Mass killing in Canada

On March 6, 2024, the Wickramasinghe family, Sri Lankan immigrants, were fatally stabbed inside of their house in Barrhaven, a suburb of Ottawa, Ontario, Canada. Four children were killed, along with their mother, a male family friend and their father was injured. It was the worst mass killing in the city's recent history.

Febrio De-Zoysa, 19, a Sri Lankan former Algonquin College student residing with the family, was arrested in connection with the incident, and was charged with six counts of first-degree murder and one count of attempted murder. On November 6, 2025, De Zoysa pleaded guilty to four counts of first-degree murder and two counts of second-degree murder. The next day, he was sentenced to life imprisonment with no chance of parole for 25 years.

==Background==
The seven victims were Sri Lankan immigrants. All except one were members of the same family; the remaining victim was a family acquaintance who was also living in the home. The surviving victim was the father of the family, while those killed included his wife and four children, aged seven, four, three years, and the youngest two months. The two oldest children were in grade two and junior kindergarten at Monsignor Paul Baxter School.

==Incident==
Emergency responders received calls to 9-1-1 shortly before 11 p.m. on March 6, 2024. Authorities responded within several minutes.

==Investigation==
Police reported not having any previous interactions with the suspect or the victims.
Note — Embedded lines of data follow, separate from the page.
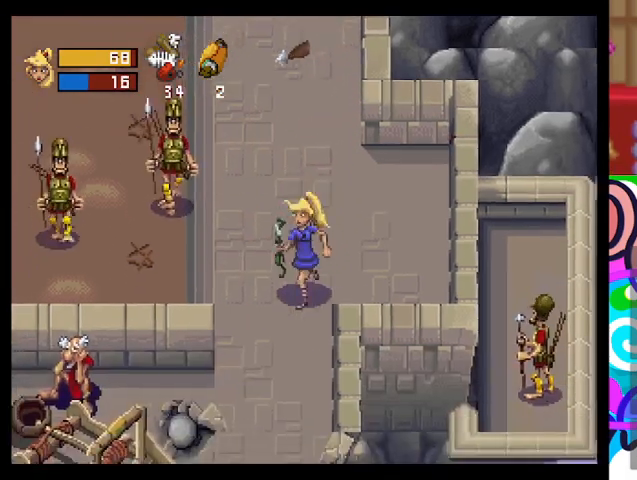
{"buttons": [], "left_stick": "down-right", "events": [[300, "left_stick", "down"], [433, "left_stick", "down-right"]]}
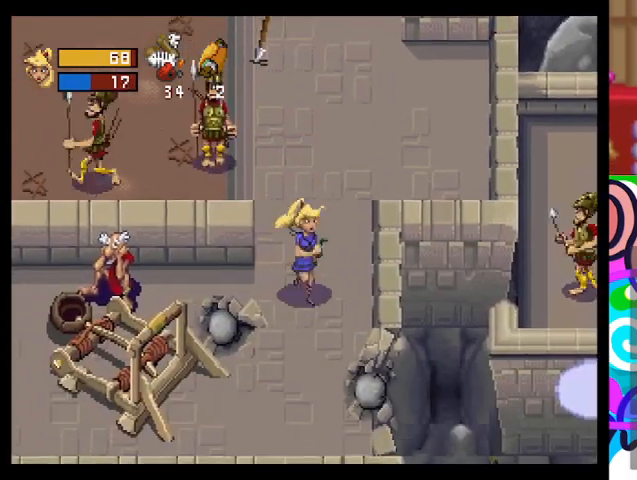
{"buttons": [], "left_stick": "up", "events": [[67, "left_stick", "up-right"], [167, "CROSS", "down"], [233, "left_stick", "up"], [267, "CROSS", "up"]]}
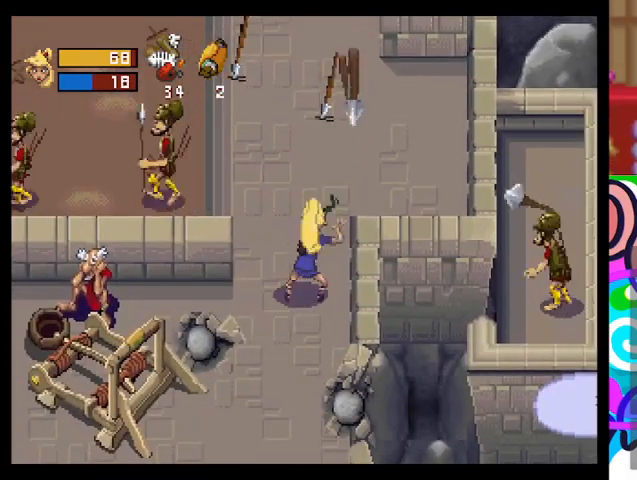
{"buttons": [], "left_stick": "up-left", "events": [[300, "left_stick", "up-left"]]}
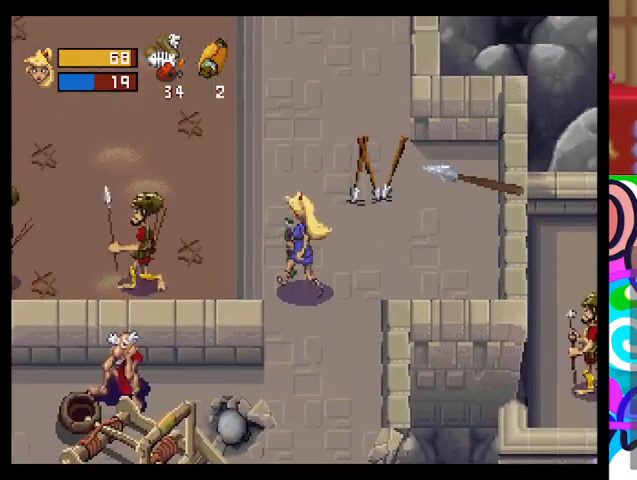
{"buttons": [], "left_stick": "up", "events": [[233, "left_stick", "up"]]}
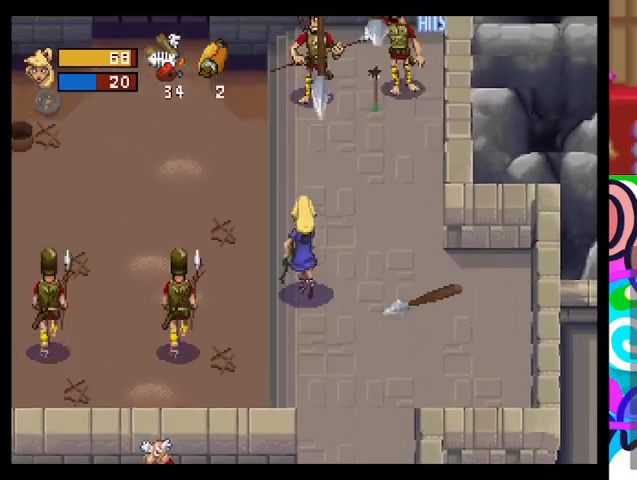
{"buttons": [], "left_stick": "left", "events": [[33, "CROSS", "down"], [133, "CROSS", "up"], [300, "left_stick", "up-right"], [500, "left_stick", "left"]]}
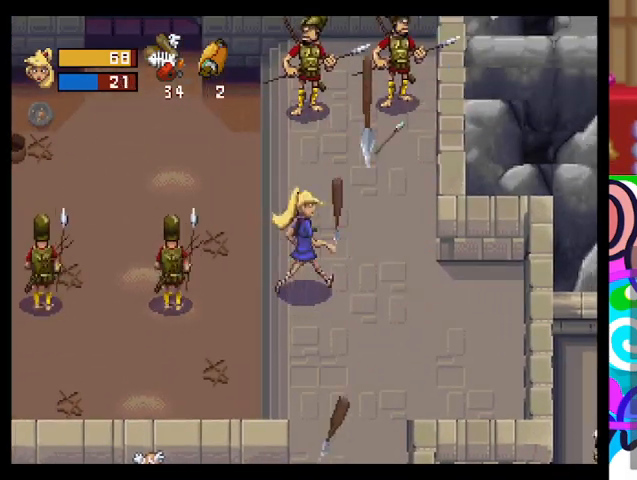
{"buttons": [], "left_stick": "up-right", "events": [[300, "left_stick", "up"], [400, "left_stick", "up-right"]]}
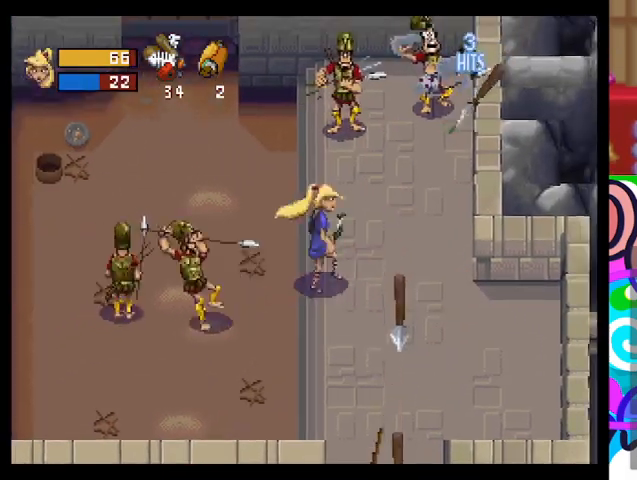
{"buttons": [], "left_stick": "up", "events": [[233, "left_stick", "up"], [367, "L1", "down"], [500, "L1", "up"]]}
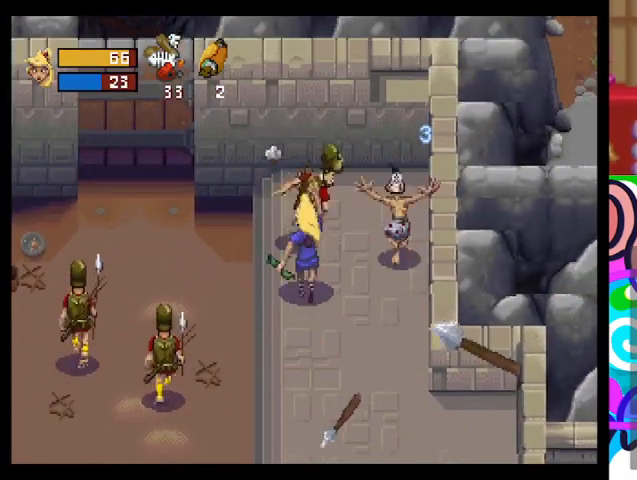
{"buttons": [], "left_stick": "right", "events": [[100, "left_stick", "center"], [267, "left_stick", "down-right"], [400, "left_stick", "right"]]}
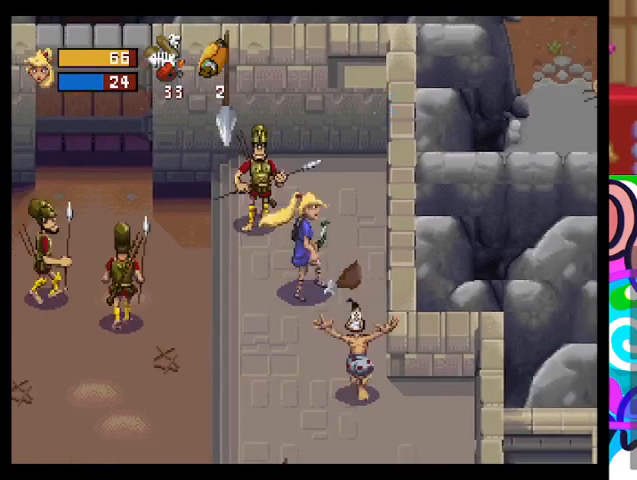
{"buttons": ["CROSS", "L1"], "left_stick": "up-left", "events": [[133, "left_stick", "up-right"], [267, "left_stick", "up-left"], [400, "CROSS", "down"], [400, "L1", "down"]]}
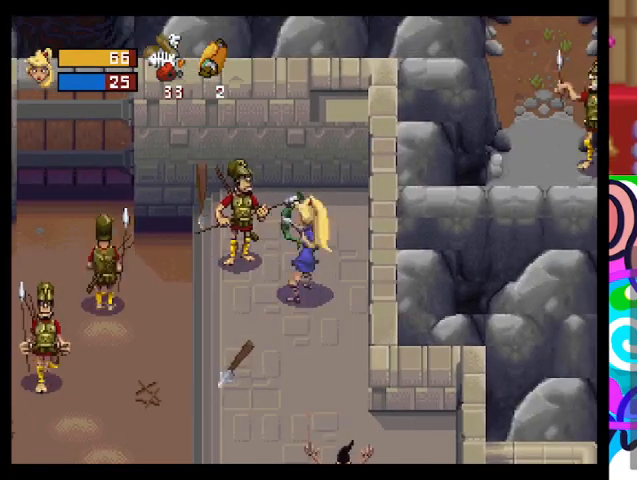
{"buttons": [], "left_stick": "center"}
The student arrested in connection with the event appeared in court on the afternoon of March 7.

==Reactions==
Mark Sutcliffe, the mayor of Ottawa, called the event "one of the most shocking incidents of violence in our city's history." Prime Minister Justin Trudeau called the event a "terrible violence".

A memorial was set up in Palmadeo Park, close to the location of the event.